Put each line of the listing below into a JSON list of strings, one string per line and no blank lines, from the line with "Page size: 1500x844." up to and including the line with "picture [0, 0, 1654, 1241]".

==== INFORMATION SUPPLIED

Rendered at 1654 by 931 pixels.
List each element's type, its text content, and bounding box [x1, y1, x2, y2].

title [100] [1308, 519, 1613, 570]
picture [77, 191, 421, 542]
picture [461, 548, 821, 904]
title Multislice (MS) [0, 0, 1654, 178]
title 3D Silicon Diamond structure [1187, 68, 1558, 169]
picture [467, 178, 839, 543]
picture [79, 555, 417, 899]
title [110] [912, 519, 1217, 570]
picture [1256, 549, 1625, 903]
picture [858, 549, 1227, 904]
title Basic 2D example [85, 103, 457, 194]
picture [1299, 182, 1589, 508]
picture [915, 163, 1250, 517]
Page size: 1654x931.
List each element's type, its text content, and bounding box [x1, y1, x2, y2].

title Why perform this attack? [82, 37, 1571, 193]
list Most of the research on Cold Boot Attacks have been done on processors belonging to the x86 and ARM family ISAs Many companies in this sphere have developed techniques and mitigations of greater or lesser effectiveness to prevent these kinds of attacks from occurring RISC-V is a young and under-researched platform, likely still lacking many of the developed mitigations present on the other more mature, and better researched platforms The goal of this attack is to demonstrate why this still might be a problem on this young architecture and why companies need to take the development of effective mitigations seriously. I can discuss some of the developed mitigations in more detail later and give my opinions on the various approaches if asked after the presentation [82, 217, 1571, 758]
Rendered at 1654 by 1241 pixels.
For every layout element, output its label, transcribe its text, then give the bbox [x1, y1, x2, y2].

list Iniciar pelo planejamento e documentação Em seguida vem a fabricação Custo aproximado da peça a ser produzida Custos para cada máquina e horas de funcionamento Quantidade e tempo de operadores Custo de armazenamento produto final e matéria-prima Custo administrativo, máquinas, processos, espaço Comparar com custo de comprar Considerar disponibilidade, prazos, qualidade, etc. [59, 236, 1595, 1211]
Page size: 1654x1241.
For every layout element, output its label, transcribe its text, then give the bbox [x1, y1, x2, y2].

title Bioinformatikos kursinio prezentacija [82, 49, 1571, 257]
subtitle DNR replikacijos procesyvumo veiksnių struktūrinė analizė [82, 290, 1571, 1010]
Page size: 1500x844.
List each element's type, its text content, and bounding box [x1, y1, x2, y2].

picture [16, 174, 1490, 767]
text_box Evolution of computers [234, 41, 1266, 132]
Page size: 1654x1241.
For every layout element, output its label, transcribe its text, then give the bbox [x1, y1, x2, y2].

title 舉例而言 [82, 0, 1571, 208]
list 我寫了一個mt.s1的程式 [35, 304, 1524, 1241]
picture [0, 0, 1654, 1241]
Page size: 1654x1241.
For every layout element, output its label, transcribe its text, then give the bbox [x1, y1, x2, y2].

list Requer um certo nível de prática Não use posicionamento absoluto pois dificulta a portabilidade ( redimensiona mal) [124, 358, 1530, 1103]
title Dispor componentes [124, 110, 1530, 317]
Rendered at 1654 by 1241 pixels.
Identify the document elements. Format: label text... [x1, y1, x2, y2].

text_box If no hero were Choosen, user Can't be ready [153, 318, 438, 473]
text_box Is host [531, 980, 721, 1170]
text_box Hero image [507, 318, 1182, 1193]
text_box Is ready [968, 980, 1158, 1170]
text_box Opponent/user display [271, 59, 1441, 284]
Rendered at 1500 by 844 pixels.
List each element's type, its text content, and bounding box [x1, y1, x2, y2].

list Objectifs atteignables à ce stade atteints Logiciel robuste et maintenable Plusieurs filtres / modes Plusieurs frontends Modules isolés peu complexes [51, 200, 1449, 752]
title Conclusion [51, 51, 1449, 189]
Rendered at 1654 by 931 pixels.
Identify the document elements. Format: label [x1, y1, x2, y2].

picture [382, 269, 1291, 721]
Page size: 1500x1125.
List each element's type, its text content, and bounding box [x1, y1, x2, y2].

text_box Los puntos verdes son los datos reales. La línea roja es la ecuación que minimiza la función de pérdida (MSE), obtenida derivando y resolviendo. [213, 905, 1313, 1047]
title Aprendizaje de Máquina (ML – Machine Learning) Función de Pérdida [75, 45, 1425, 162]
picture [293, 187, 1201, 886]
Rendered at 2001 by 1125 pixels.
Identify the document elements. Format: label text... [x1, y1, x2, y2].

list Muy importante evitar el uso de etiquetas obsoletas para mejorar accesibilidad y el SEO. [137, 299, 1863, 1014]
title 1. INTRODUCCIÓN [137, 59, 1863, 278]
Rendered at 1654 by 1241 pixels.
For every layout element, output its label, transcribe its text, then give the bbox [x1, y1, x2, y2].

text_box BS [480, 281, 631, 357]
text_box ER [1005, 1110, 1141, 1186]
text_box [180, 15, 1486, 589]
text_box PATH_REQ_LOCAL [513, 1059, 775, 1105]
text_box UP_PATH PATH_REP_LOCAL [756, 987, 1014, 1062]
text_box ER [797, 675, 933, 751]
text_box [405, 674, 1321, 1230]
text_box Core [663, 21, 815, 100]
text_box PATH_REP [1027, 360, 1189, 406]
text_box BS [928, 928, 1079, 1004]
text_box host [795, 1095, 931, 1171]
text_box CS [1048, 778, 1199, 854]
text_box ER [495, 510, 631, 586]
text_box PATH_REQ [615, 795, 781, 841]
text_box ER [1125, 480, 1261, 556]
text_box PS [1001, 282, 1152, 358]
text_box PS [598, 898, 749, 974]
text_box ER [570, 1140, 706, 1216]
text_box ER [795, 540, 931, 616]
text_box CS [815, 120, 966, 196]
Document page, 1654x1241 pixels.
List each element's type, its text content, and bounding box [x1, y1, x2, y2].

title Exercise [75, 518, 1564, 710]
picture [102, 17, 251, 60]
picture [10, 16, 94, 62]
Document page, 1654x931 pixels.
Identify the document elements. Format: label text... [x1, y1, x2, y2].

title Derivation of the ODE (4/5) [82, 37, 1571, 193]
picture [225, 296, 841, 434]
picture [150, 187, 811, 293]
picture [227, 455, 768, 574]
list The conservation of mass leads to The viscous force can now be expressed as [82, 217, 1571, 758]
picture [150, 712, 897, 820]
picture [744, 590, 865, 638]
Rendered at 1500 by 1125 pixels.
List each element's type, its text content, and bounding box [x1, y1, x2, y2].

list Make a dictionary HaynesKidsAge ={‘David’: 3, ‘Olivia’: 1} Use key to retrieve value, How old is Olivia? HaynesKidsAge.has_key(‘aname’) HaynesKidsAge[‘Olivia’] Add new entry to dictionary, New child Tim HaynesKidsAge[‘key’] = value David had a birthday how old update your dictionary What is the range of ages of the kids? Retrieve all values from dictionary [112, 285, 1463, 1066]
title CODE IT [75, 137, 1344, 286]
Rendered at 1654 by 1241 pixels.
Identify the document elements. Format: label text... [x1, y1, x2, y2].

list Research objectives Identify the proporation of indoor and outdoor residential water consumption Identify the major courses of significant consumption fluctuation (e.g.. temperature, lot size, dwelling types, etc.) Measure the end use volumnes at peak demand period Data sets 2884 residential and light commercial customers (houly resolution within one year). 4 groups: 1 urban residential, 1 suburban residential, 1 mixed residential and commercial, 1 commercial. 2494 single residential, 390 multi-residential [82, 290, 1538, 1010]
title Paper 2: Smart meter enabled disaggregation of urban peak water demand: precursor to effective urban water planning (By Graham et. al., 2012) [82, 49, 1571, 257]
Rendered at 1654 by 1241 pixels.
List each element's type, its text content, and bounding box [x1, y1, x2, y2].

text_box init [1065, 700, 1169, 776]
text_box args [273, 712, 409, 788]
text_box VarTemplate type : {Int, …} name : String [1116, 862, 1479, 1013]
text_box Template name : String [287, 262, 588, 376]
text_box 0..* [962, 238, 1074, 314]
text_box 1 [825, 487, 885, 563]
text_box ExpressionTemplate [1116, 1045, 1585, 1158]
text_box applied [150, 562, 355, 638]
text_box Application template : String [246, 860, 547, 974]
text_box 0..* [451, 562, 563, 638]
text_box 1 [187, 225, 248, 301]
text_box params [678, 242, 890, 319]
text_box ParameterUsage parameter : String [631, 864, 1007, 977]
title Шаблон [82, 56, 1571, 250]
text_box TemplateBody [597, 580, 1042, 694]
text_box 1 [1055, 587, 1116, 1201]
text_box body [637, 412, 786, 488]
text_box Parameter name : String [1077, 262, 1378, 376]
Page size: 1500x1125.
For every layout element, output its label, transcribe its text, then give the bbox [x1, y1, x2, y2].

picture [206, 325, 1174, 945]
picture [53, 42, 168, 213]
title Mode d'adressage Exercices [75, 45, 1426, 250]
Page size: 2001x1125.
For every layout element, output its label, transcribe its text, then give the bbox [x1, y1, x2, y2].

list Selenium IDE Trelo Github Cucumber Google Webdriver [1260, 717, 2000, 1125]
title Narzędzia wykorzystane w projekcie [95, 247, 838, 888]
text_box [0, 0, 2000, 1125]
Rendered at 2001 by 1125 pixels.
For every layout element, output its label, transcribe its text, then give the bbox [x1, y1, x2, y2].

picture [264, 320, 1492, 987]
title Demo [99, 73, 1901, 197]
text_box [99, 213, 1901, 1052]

========

**OUTPUT OF THE EXERCISE**
[
  "Page size: 1500x844.",
  "List each element's type, its text content, and bounding box [x1, y1, x2, y2].",
  "picture [16, 174, 1490, 767]",
  "text_box Evolution of computers [234, 41, 1266, 132]",
  "Page size: 1654x1241.",
  "For every layout element, output its label, transcribe its text, then give the bbox [x1, y1, x2, y2].",
  "title 舉例而言 [82, 0, 1571, 208]",
  "list 我寫了一個mt.s1的程式 [35, 304, 1524, 1241]",
  "picture [0, 0, 1654, 1241]"
]